Data availability (DA) networks are utilized by RollApp sequencers to publish BLOBs of transaction data and ISRs. When transaction data is submitted to DA networks and settled to Dymension, the sequencer commits to a state transition that is provable by external full nodes.

Data

Unlike data storage where nodes are incentivized to store data in archive nodes, data availability networks are designed to facilitate the verification of high-throughput networks with low hardware requirements (i.e. light nodes). Data may be periodically pruned by DA network full nodes as such it is the responsibility of archival nodes to retain the transaction data.

While each DA network has different security, cost, and ecosystem features it is vital for a RollApp sequencer to choose a highly available and secure DA network that enables seemless verification of published data.

In order to do so, DA networks needs to provide with two features, inclusion and non-inclusion proofs. Inclusion proofs are necessary to prove that the data commited by a sequencer is the same data used to generate fraud-proofs by full-nodes, when the sequencer adds invalid transactions. Non-inclusion proofs are necessary to prove that the sequencer commmitted to unexisting data in the DA.

Inclusion

Inclusion proofs are used to prove that a blob has been included and is avaliable in a specific block height and in a specific span (DA initial share position and length (or end position) for the submitted blobs in a Namespaced Merkle Tree (NMT). Any node is able to validate the avaialbility of the blob data, by validating the proofs against the specific block header.

Inclusion proofs require the following:

  • Blob data.
  • Block height.
  • Span (index and length).
  • NMT proof (proof that the blob data is part of a specific row of the matrix).
  • Merkle proof for each NMT row where the blob data is to the available DataRoot that is included in the block header.

Non-inclusion

Data unavailability means that the sequencer claims the data is in a share that is out of the range of a blob data matrix. In that case it is necessary to submit a merkle proof of any row to the data root to Dymension for verification. Non-inclusion proof transactions include:

The sequencer commits to a DA height and span for the shares corresponding to a specific block data. To prove the rollup block data is unavailable it is necessary to check that the span is out of bounds. To this end, when a full node submits a non-availability proof, Dymension checks the Merkle proof of the row/column submitted with the data root it holds for the specific DA height, and calculates the size of the DA matrix using the total value of the Merkle proof. Then, it can use that information to check if the provided share span, is out of the square size bounds.

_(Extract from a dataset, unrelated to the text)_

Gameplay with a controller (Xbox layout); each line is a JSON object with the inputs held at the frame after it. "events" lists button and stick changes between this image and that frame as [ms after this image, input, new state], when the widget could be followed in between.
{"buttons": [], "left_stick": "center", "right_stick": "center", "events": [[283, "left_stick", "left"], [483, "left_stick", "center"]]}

In case the span is out of the square size, it means the data is not available and the sequencer could be slashed. Full-nodes can detect data is not available in the DA and send non-inclusion proof to be validated by Dymension

Non-inclusion proofs include the following:

  • Block height: Block height that is not available in DA.
  • DA height: DA block height that is supposed to hold the blob.
  • Row proof: Used to proof that the span specified by DA is not correct.